In a purely military sense, their operations so far have been brilliant. I don't think we should regard the killing of Hezbollah leaders as particularly outrageous compared to, for instance, the slaughter of civilian bystanders.

In fact, if more countries at war with one another started off by trying to kill opposing leaders rather than killing soldiers or bombing cities, then perhaps we would have fewer wars.

But this is exactly the problem. Israel has killed so many people in Gaza and now in Lebanon that it's created a circle of hatred all around itself.

Tomorrow's suicide bombers, tomorrow's enemies. For much of the world, the notion of Israel as a peaceable, democratic, cultured haven, the Israel so many of us admired for so long, is being pounded away in smoke and gunfire.

From Brazil to South Africa, it's now seen as a ruthless, no-compromise military state, uninterested in the numbers of mere outsiders, Muslims or Palestinians or Lebanese, who die whenever it's threatened.
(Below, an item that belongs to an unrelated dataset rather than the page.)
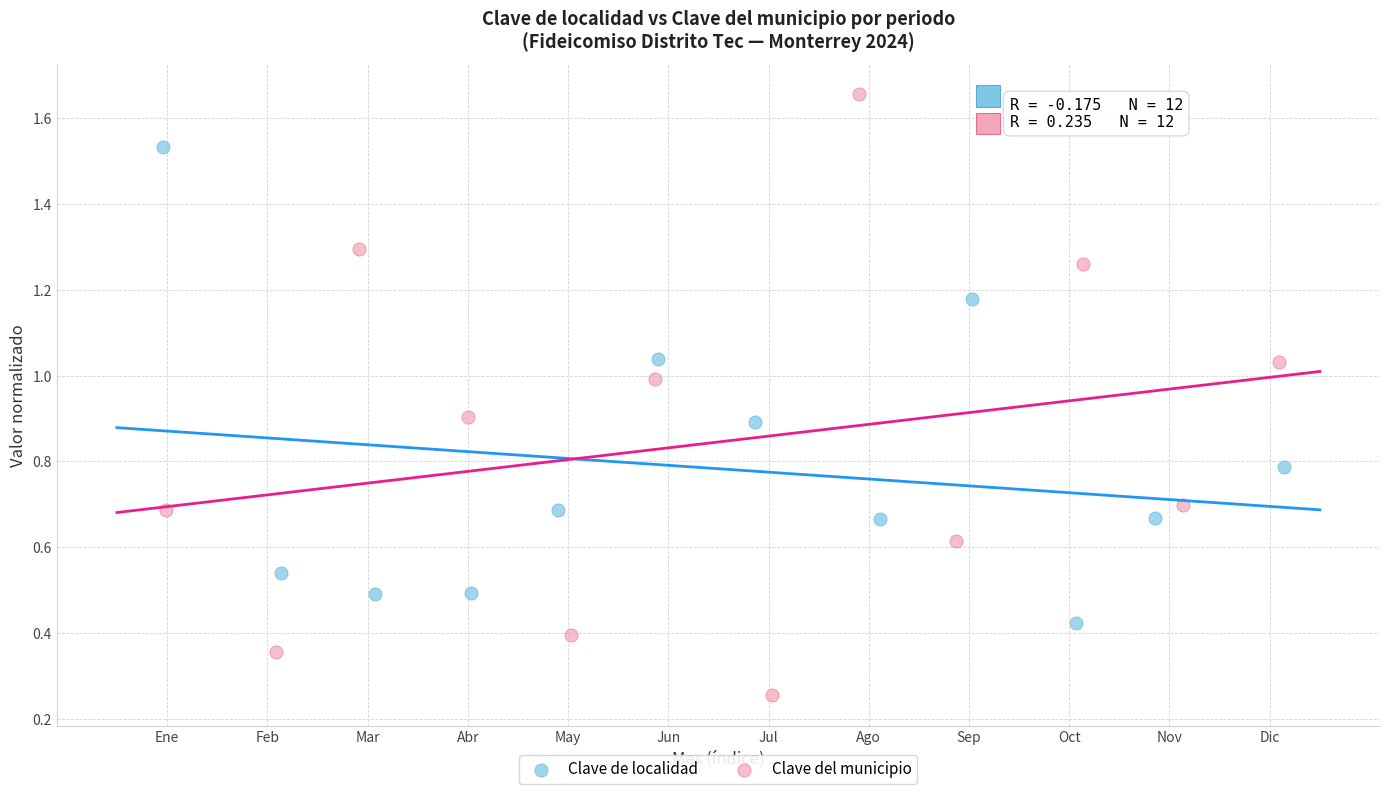

Which series reaches the maximum Y coordinate?

Clave del municipio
And that is surely very dangerous for Israel. Again today, Britain's been calling for restraint. We might as well be singing songs to the wind to try to stop it from blowing.
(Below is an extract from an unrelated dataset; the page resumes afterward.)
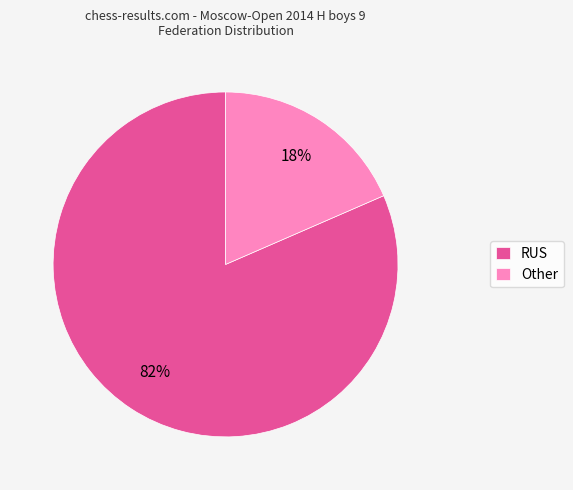

To the nearest percent, what is the average slice percentage?

50%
Longer term, whatever its stunning battlefield successes, I fear the state of Israel is playing a dangerous game with its very future.
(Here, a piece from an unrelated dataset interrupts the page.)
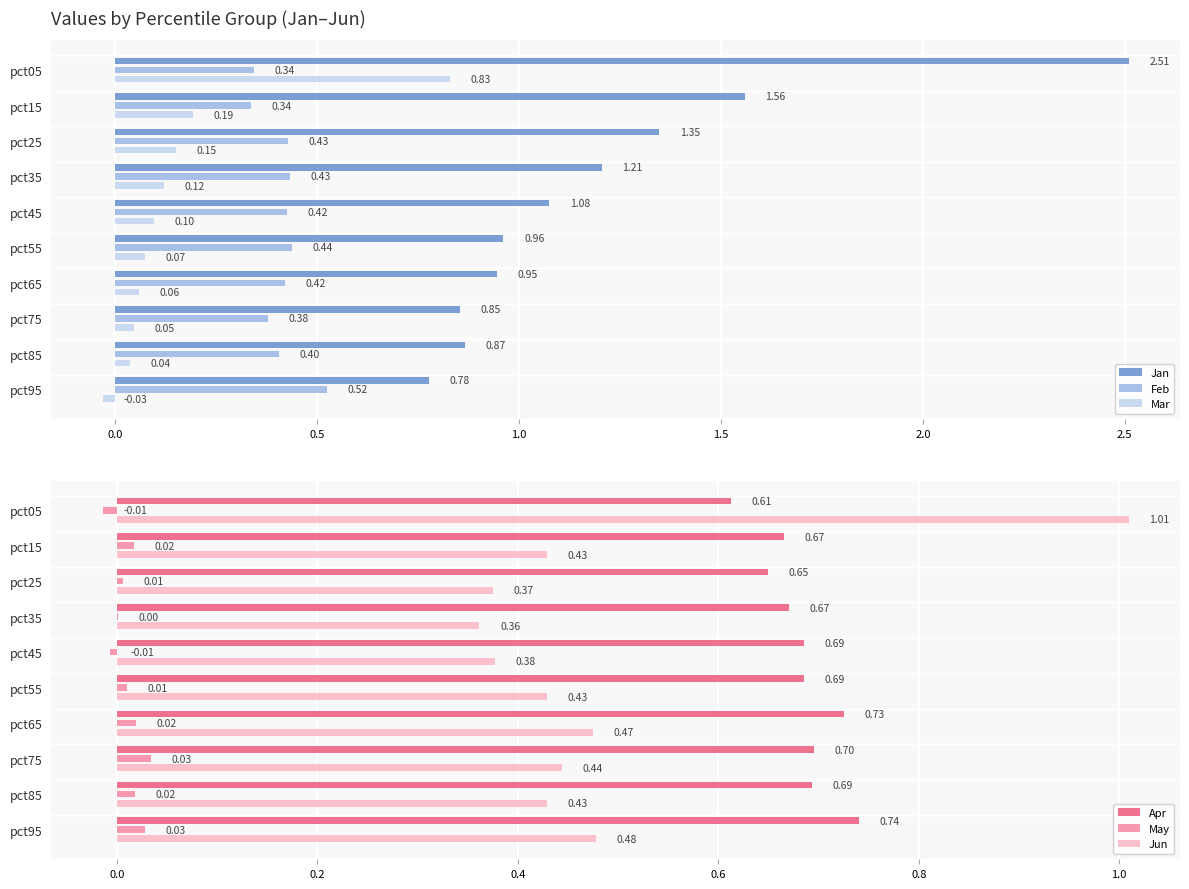

Which series has the largest range (max minus min)?

Jan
But then, I'm a relentless optimist, and it was interesting that Prime Minister Benjamin Netanyahu addressed an appeal, not to Israelis, but to Iranians.

He said: "With every passing moment, the regime is bringing you, the noble Persian people, closer to the abyss; the vast majority of Iranians know their regime doesn't care a whit about them.

"If it did care, if it cared about you, it will stop wasting billions of dollars on futile wars across the Middle East. It would start improving your lives."

It's extraordinary, really, to hear Benjamin Netanyahu directly talking to the Iranian people. He seems to think that the entire region might be on the verge of a kind of revolution, particularly in countries like Syria and even in Iran itself.